*** RECORDS SUPPLIED ***

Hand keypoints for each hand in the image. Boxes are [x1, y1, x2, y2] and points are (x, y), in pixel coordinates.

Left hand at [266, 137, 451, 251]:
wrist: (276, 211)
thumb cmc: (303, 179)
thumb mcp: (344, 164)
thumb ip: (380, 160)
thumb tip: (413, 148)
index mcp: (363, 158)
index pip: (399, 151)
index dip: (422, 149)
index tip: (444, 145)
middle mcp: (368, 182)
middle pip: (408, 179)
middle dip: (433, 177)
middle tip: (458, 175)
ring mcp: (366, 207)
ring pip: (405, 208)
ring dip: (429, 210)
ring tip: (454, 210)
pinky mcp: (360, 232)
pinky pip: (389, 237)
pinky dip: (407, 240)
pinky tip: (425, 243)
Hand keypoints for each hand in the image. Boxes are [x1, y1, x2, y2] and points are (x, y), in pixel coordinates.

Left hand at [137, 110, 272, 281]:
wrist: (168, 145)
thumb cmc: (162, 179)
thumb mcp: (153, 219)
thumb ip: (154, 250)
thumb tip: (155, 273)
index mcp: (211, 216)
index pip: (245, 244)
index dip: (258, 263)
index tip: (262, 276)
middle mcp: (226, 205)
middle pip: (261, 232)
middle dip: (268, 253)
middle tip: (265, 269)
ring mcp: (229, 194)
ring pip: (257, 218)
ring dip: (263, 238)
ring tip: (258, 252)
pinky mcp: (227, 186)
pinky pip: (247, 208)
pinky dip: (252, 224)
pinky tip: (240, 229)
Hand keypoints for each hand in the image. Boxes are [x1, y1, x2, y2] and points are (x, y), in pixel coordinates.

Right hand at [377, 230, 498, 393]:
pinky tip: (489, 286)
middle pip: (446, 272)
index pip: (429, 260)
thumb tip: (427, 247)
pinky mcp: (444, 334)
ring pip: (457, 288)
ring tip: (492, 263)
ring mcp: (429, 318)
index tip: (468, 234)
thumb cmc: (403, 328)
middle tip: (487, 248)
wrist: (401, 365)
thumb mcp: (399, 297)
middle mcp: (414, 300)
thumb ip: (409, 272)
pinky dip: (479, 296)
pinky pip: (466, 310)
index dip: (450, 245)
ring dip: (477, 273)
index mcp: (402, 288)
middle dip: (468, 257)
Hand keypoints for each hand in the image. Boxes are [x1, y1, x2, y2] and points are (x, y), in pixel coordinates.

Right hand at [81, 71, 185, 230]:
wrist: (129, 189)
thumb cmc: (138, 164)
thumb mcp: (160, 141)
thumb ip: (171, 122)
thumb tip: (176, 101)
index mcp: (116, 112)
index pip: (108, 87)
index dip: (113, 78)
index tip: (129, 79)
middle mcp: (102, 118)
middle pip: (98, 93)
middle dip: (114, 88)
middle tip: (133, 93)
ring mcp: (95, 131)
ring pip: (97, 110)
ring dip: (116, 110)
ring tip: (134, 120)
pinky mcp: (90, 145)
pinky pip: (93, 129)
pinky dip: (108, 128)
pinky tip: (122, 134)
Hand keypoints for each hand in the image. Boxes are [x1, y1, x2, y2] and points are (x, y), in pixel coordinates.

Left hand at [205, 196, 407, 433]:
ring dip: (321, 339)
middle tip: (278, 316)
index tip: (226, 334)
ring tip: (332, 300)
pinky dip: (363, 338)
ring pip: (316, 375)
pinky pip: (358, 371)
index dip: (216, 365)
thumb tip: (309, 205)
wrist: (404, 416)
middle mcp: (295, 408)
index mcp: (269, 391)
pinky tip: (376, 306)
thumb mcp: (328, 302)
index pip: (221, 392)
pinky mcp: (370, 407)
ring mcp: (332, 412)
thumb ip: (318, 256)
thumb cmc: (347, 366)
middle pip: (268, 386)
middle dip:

*** End of RECORDS SUPPLIED ***

PROBLEM TO SOLVE
Set down nothing but the lines from the one with "pinky pip: (466, 310)" through the end of the records, keeping each line exactly as written and including both ends.

SOLUTION TO THE PROBLEM
pinky pip: (466, 310)
index dip: (450, 245)
ring dip: (477, 273)
index mcp: (402, 288)
middle dip: (468, 257)
Hand keypoints for each hand in the image. Boxes are [x1, y1, x2, y2] and points are (x, y), in pixel coordinates.

Right hand at [81, 71, 185, 230]:
wrist: (129, 189)
thumb cmc: (138, 164)
thumb mcp: (160, 141)
thumb ip: (171, 122)
thumb tip: (176, 101)
index mcp: (116, 112)
index pip: (108, 87)
index dip: (113, 78)
index tip: (129, 79)
middle mcp: (102, 118)
middle pip: (98, 93)
middle dip: (114, 88)
middle tip: (133, 93)
ring mcp: (95, 131)
ring pip: (97, 110)
ring dip: (116, 110)
ring tip: (134, 120)
pinky mcp: (90, 145)
pinky pip: (93, 129)
pinky dip: (108, 128)
pinky tip: (122, 134)
Hand keypoints for each hand in the image. Boxes are [x1, y1, x2, y2] and points are (x, y), in pixel coordinates.

Left hand at [205, 196, 407, 433]:
ring dip: (321, 339)
middle tip: (278, 316)
index tip: (226, 334)
ring tip: (332, 300)
pinky dip: (363, 338)
ring pip: (316, 375)
pinky pip: (358, 371)
index dip: (216, 365)
thumb tip: (309, 205)
wrist: (404, 416)
middle mcp: (295, 408)
index mcp: (269, 391)
pinky tip: (376, 306)
thumb mcp: (328, 302)
index pip: (221, 392)
pinky mcp: (370, 407)
ring mcp: (332, 412)
thumb ip: (318, 256)
thumb cmc: (347, 366)
middle pip: (268, 386)
middle dip:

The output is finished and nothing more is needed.